By PATRICK McCRAY
Taped on this date in 1970: Episode 1142
Gerard, thinking he’s rid himself of Judah’s head, is none too pleased to have a cultist named Charles Dawson present him with it. Gerard is unable to resist the seductive power of Judah’s head, and after donning the Mask of Baal, becomes completely possessed by the warlock. Delighted to be among the living once more, “Judard” counts the loyal descendants of his coven and plots revenge against Angelique (once known as Miranda) and the Collinses -- those responsible for his execution. A witch trial should be a perfect way to do so. Dawson admonishes him to be careful… he’s powerful, but the body of Gerard is not immortal. Later, “Gerard” takes the opportunity of the time in and around Roxanne’s visitation to encourage Trask to blame her death on the occult. Could it be Barnabas? Gerard and Dawson then seduce a classmate of Roxanne’s, Lorna Bell, into an occult ceremony. When her dead body is discovered with the “mark of the devil” (similar to the symbol on Quentin’s ring) on it, Trask concludes that Quentin is the guilty occultist.
Imagine, a DARK SHADOWS storyline with so much action and plot that it moves with the tight pace of a weekly series, only with the frequency of daily installments. I can see why this might have been disorienting to viewers of 1970, numbed by the glacial pace of the Leviathan and PT storylines. Ultimately, it’s a reason to celebrate. 1840 is reaching its fever pitch, layering the patterns of the past on top of one another with the bonding mortar of irony, this time with a witch trial wherein the Collinses are more than accusers or casual bystanders… now, they’re on trial, themselves. By this point in the series, the SHADOWS saga must be nearing its end. As DARK SHADOWS turns on itself, it doesn’t rehash past storylines; it refines and reconfigures them to reach the show’s grandest and darkest intensity. This is no longer wine; it’s grappa. Resurrected Masters of the Black Arts! Occult Ceremonies!

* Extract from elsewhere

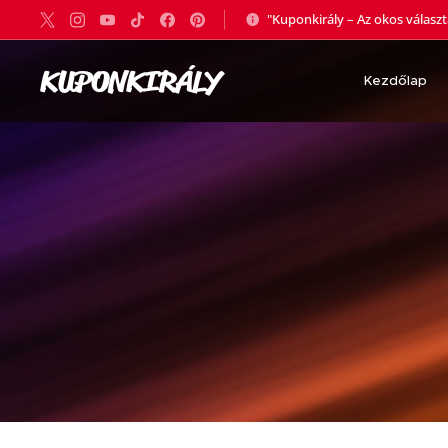
"Kuponkirály – Az okos válasz
KUPONKIRÁLY
Kezdőlap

Maidens Murdered by Cursed Daggers! Masks of Baal! A Trask Driven by Love and Regret! The Devil’s Ring! And Revenge! Revenge! REVENGE!!
Am I getting through to you, Mr. Beale?
In theaters at this time, you would have had the opportunity to see what is arguably the best Sherlock Holmes movie ever made -- that you may have never seen -- THE PRIVATE LIFE OF SHERLOCK HOLMES. Written and directed by the man behind both SUNSET BOULEVARD and SOME LIKE IT HOT, this film fuses both of those works with an elan that is decidedly Sherlockian and proto-steampunk to boot. And let's not forget that it features Christopher Lee as Mycroft! Originally intended as a stately, roadshow release, it was cut down at the eleventh hour and opened on October 29, 1970. Thanks to its episodic nature, it survives despite the cuts. Still, the film has a strangely epic sense of sweep, thanks in no small part to Miklós Rózsa’s score, by turns bombastic and poignant. The CHS says check it out.